» **Work required**
Keep only the lines of the material below that contain the word "span". Copy those lines.

» **Recorded information**
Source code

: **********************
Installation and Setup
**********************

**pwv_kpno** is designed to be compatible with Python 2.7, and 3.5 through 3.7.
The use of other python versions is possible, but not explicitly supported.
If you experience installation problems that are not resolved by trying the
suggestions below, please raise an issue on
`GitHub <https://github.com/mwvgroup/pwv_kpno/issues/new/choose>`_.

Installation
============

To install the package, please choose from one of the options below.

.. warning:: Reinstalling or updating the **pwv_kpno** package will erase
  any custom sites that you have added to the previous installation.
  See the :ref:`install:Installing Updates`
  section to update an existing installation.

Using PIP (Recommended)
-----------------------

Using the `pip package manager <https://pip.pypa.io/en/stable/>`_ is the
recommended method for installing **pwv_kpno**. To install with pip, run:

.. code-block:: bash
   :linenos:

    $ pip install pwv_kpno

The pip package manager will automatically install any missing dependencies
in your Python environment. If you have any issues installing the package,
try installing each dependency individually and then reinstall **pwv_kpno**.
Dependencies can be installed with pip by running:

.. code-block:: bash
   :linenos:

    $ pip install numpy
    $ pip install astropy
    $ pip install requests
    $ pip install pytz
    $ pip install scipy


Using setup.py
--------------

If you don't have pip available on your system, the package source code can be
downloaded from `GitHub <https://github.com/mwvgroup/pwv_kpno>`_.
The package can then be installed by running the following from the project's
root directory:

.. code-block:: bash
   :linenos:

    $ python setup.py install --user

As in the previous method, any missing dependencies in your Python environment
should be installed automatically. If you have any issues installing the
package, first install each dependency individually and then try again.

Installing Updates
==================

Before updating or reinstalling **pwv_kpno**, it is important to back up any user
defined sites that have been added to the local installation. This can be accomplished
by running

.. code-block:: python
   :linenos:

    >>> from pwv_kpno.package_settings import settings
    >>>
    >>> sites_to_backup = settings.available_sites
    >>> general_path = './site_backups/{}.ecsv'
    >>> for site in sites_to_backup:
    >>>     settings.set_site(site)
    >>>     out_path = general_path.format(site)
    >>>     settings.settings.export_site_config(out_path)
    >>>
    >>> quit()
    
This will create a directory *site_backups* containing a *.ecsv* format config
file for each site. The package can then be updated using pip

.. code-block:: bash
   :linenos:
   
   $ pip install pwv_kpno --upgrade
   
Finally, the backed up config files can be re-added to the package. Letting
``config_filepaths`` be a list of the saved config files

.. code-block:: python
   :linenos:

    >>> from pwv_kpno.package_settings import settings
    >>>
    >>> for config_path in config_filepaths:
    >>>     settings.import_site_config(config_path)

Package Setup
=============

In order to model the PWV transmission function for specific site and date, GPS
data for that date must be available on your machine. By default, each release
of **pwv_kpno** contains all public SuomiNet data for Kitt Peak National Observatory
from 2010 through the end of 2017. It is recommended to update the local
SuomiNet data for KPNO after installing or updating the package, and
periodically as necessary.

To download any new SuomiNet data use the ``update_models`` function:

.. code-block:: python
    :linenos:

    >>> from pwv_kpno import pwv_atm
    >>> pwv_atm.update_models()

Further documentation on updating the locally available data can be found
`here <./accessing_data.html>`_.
---
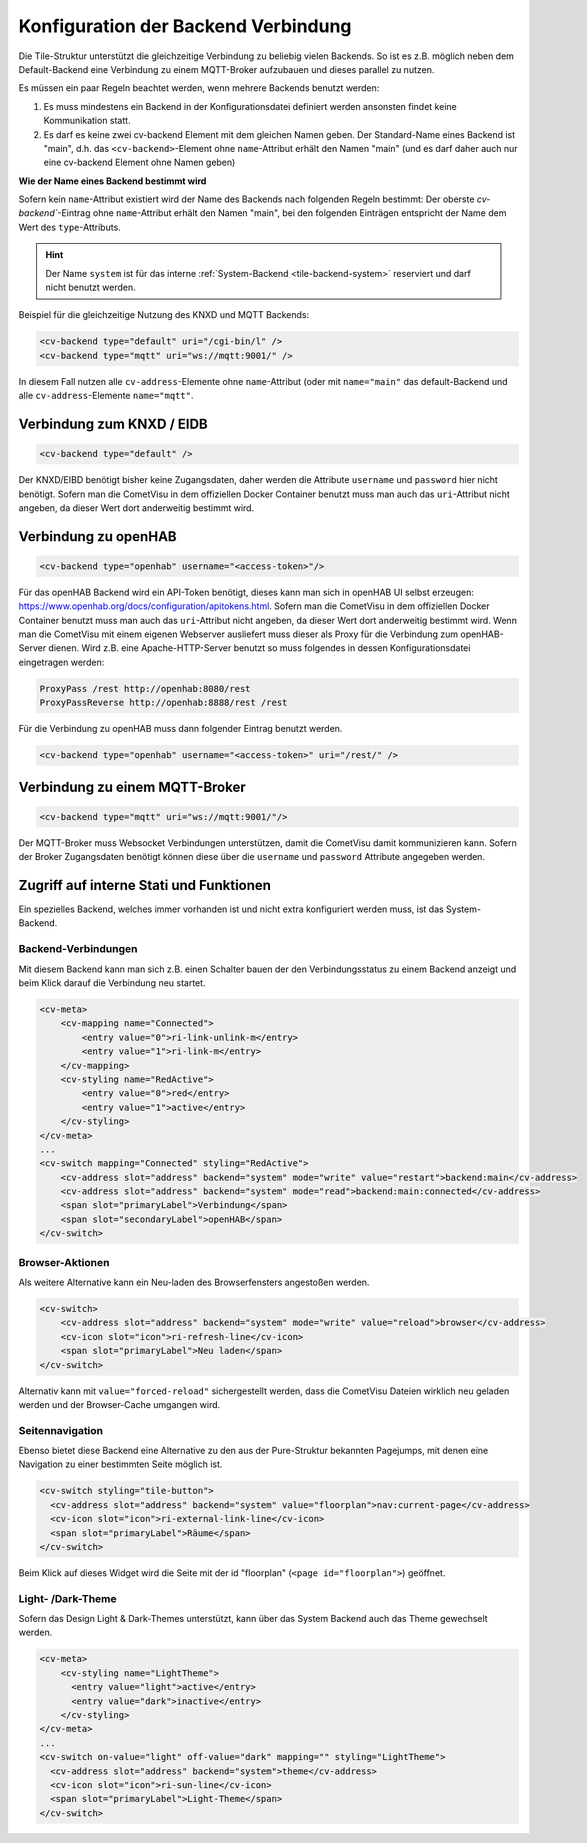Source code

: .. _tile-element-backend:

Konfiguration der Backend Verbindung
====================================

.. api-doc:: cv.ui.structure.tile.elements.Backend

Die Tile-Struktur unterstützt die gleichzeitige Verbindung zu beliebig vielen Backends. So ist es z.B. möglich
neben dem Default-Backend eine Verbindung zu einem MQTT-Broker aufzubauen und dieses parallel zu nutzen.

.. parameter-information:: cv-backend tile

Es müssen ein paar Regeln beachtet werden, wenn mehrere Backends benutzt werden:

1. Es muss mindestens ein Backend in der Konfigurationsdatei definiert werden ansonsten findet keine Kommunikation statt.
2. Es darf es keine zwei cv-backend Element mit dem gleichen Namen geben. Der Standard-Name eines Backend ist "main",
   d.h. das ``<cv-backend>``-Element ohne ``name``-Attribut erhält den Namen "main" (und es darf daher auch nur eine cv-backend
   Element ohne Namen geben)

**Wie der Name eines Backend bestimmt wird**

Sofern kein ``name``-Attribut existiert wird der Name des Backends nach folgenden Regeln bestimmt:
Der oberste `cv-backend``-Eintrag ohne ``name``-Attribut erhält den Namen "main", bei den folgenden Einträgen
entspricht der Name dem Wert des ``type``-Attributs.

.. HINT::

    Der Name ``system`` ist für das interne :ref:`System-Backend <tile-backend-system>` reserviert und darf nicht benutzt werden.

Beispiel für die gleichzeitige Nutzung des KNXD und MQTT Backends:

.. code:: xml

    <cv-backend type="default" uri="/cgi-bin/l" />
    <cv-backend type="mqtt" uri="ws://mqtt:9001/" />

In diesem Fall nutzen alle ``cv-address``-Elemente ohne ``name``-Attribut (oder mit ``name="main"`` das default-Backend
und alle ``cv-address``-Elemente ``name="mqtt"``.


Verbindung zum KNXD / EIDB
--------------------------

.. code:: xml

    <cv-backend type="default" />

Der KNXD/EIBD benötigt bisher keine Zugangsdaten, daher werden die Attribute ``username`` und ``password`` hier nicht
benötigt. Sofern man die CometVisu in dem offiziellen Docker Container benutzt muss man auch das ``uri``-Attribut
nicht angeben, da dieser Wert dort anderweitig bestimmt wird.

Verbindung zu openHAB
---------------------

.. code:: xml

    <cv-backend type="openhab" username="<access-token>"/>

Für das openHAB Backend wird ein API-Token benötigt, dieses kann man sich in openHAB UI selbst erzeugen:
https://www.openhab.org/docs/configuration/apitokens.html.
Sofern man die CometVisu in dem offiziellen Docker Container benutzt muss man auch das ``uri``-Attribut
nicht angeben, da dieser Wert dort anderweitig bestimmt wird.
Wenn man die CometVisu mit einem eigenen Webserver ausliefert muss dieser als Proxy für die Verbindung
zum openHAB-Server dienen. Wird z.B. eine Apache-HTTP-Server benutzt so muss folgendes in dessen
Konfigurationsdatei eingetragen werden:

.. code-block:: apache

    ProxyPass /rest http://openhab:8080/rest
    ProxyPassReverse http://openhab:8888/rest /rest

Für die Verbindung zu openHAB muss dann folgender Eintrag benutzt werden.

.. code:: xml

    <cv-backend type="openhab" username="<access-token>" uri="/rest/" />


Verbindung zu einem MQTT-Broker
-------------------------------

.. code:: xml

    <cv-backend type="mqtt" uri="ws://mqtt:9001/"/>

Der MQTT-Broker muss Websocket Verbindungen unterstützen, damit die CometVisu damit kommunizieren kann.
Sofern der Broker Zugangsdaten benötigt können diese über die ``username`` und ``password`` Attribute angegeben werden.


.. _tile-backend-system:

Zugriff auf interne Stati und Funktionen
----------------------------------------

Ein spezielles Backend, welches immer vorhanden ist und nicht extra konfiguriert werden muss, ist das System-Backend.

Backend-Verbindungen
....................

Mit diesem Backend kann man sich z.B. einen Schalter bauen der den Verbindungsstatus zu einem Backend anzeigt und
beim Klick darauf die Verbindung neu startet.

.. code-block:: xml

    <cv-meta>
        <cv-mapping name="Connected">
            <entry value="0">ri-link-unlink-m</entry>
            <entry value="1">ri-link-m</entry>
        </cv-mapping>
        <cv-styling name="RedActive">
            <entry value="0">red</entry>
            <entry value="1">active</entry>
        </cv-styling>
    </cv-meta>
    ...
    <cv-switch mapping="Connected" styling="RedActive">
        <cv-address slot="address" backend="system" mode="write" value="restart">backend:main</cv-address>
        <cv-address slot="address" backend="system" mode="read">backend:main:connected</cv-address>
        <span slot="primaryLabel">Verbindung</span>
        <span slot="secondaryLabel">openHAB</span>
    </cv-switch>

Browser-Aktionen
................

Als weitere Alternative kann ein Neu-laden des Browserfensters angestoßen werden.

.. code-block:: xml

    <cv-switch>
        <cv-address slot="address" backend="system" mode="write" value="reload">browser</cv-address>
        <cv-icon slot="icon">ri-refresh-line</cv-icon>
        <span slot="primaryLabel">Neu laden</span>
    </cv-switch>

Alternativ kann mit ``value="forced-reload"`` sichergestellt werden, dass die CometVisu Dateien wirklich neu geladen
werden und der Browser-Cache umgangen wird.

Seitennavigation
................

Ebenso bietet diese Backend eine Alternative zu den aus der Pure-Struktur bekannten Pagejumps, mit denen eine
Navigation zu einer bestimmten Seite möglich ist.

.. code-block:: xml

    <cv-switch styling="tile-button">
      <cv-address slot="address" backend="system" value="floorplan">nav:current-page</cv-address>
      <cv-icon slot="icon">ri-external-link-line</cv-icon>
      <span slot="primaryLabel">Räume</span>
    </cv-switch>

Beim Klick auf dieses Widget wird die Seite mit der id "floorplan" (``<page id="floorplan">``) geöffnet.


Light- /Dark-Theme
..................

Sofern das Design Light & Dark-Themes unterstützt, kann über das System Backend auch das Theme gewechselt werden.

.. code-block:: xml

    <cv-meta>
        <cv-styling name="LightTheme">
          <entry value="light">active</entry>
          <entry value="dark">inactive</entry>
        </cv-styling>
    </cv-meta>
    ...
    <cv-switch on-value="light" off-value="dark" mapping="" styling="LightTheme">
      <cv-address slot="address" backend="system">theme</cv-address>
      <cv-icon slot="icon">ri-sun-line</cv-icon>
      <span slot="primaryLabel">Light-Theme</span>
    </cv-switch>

» **Answer to this exercise**
        <span slot="primaryLabel">Verbindung</span>
        <span slot="secondaryLabel">openHAB</span>
        <span slot="primaryLabel">Neu laden</span>
      <span slot="primaryLabel">Räume</span>
      <span slot="primaryLabel">Light-Theme</span>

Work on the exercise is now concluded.